**** DATA BELOW
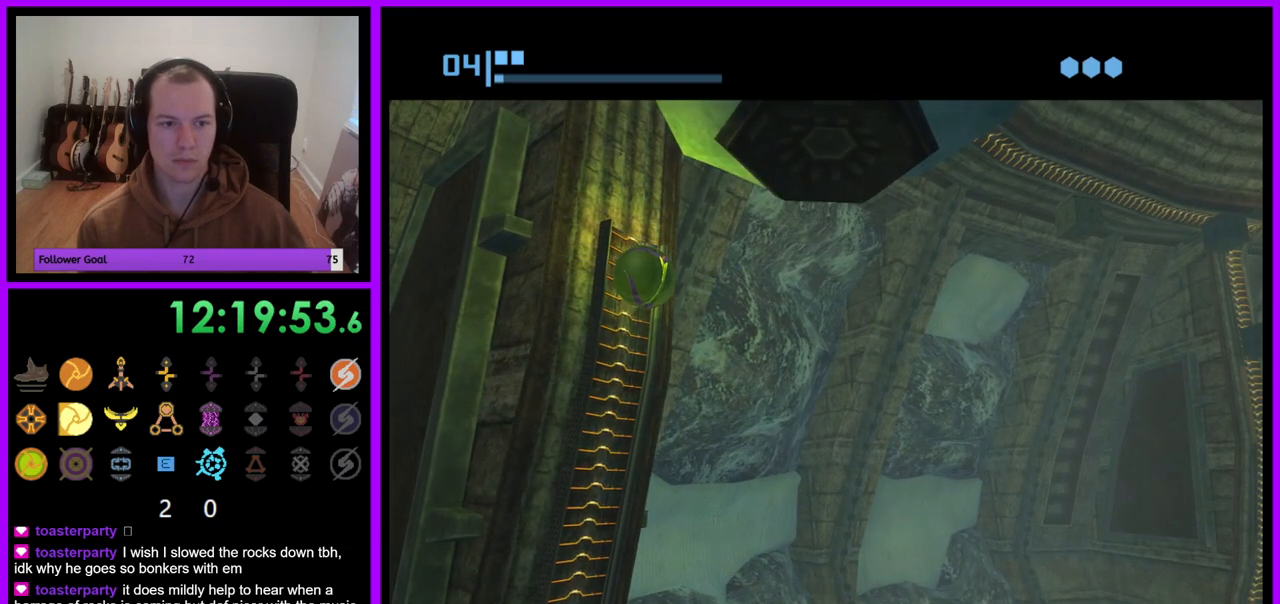
{"buttons": [], "left_stick": "up-left", "right_stick": "center", "events": [[33, "left_stick", "up"], [83, "left_stick", "up-left"], [133, "R1", "up"], [317, "X", "down"], [383, "X", "up"]]}
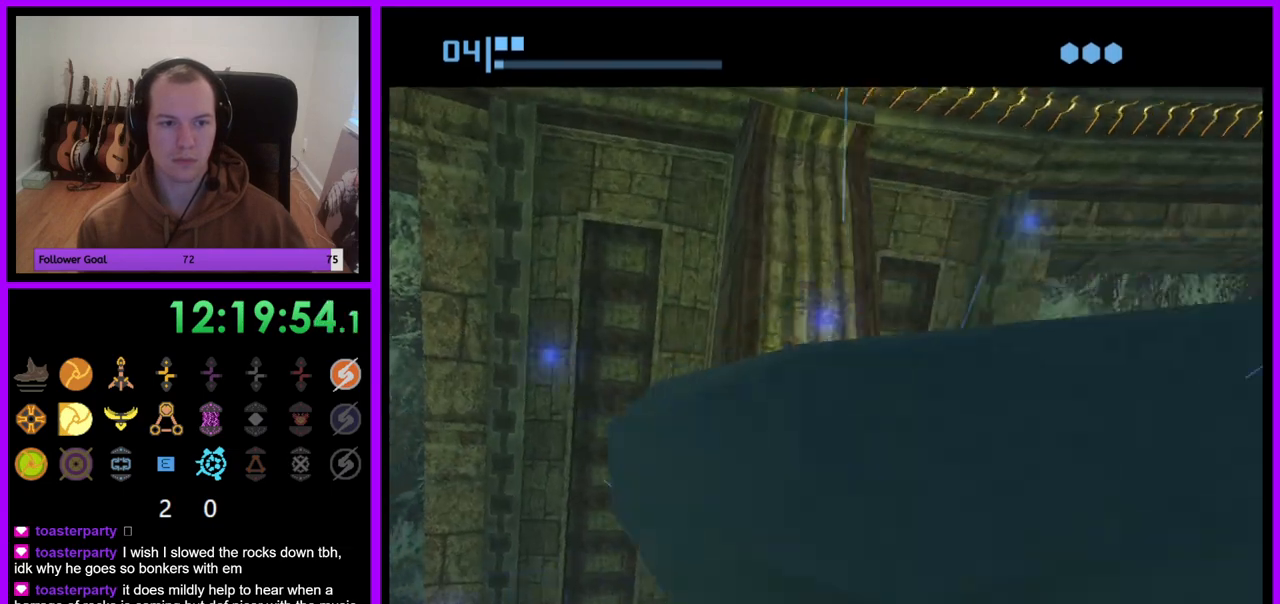
{"buttons": [], "left_stick": "center", "right_stick": "center", "events": [[17, "left_stick", "center"]]}
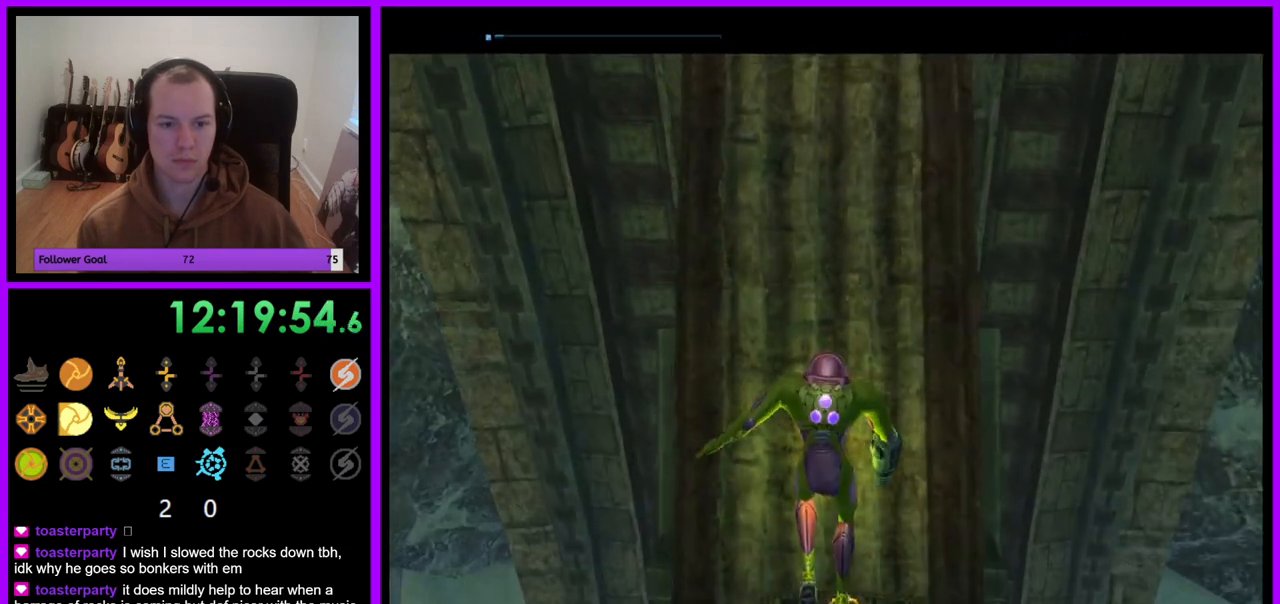
{"buttons": [], "left_stick": "center", "right_stick": "center", "events": []}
********
## WHAT YOU NEED TO DO
Set down the entire material verbatim, with each picture left out.

## TASK ANSWER
{"buttons": [], "left_stick": "up-left", "right_stick": "center", "events": [[33, "left_stick", "up"], [83, "left_stick", "up-left"], [133, "R1", "up"], [317, "X", "down"], [383, "X", "up"]]}
{"buttons": [], "left_stick": "center", "right_stick": "center", "events": [[17, "left_stick", "center"]]}
{"buttons": [], "left_stick": "center", "right_stick": "center", "events": []}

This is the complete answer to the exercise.